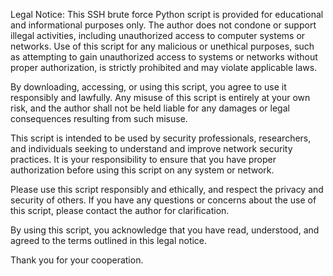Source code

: Legal Notice:
This SSH brute force Python script is provided for educational and informational purposes only. The author does not condone or support illegal activities, including unauthorized access to computer systems or networks. Use of this script for any malicious or unethical purposes, such as attempting to gain unauthorized access to systems or networks without proper authorization, is strictly prohibited and may violate applicable laws.

By downloading, accessing, or using this script, you agree to use it responsibly and lawfully. Any misuse of this script is entirely at your own risk, and the author shall not be held liable for any damages or legal consequences resulting from such misuse.

This script is intended to be used by security professionals, researchers, and individuals seeking to understand and improve network security practices. It is your responsibility to ensure that you have proper authorization before using this script on any system or network.

Please use this script responsibly and ethically, and respect the privacy and security of others. If you have any questions or concerns about the use of this script, please contact the author for clarification.

By using this script, you acknowledge that you have read, understood, and agreed to the terms outlined in this legal notice.

Thank you for your cooperation.
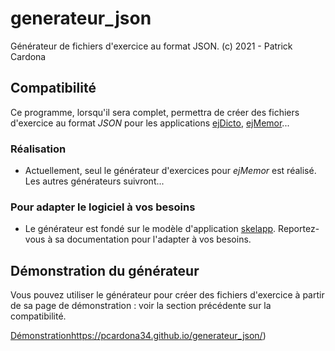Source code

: # generateur_json
Générateur de fichiers d'exercice au format JSON.
(c) 2021 - Patrick Cardona

## Compatibilité

Ce programme, lorsqu'il sera complet, permettra de créer des fichiers d'exercice au format _JSON_ pour les applications [ejDicto](https://github.com/pcardona34/ejdicto), [ejMemor](https://github.com/pcardona34/ejmemor)...

### Réalisation

+ Actuellement, seul le générateur d'exercices pour _ejMemor_ est réalisé. Les autres générateurs suivront...

### Pour adapter le logiciel à vos besoins

+ Le générateur est fondé sur le modèle d'application [skelapp](https://github.com/pcardona34/skelapp). Reportez-vous à sa documentation pour l'adapter à vos besoins.

## Démonstration du générateur

Vous pouvez utiliser le générateur pour créer des fichiers d'exercice à partir de sa page de démonstration : voir la section précédente sur la compatibilité.

[Démonstration]()https://pcardona34.github.io/generateur_json/)
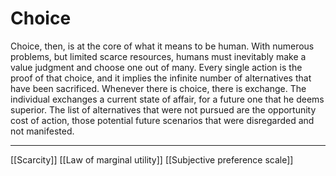 # Choice

Choice, then, is at the core of what it means to be human. With numerous problems, but limited scarce resources, humans must inevitably make a value judgment and choose one out of many. Every single action is the proof of that choice, and it implies the infinite number of alternatives that have been sacrificed. Whenever there is choice, there is exchange. The individual exchanges a current state of affair, for a future one that he deems superior. The list of alternatives that were not pursued are the opportunity cost of action, those potential future scenarios that were disregarded and not manifested.

---
[[Scarcity]]
[[Law of marginal utility]]
[[Subjective preference scale]]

WHAT IS REQUIRED -
Set down again, without alteration, the lines starting at the one containing "Please use this" and ending at the one containing "autres générateurs suivront...", both included. Leave the pictures out of your answer.

ANSWER TO THE PROBLEM -
Please use this script responsibly and ethically, and respect the privacy and security of others. If you have any questions or concerns about the use of this script, please contact the author for clarification.

By using this script, you acknowledge that you have read, understood, and agreed to the terms outlined in this legal notice.

Thank you for your cooperation.
Source code

: # generateur_json
Générateur de fichiers d'exercice au format JSON.
(c) 2021 - Patrick Cardona

## Compatibilité

Ce programme, lorsqu'il sera complet, permettra de créer des fichiers d'exercice au format _JSON_ pour les applications [ejDicto](https://github.com/pcardona34/ejdicto), [ejMemor](https://github.com/pcardona34/ejmemor)...

### Réalisation

+ Actuellement, seul le générateur d'exercices pour _ejMemor_ est réalisé. Les autres générateurs suivront...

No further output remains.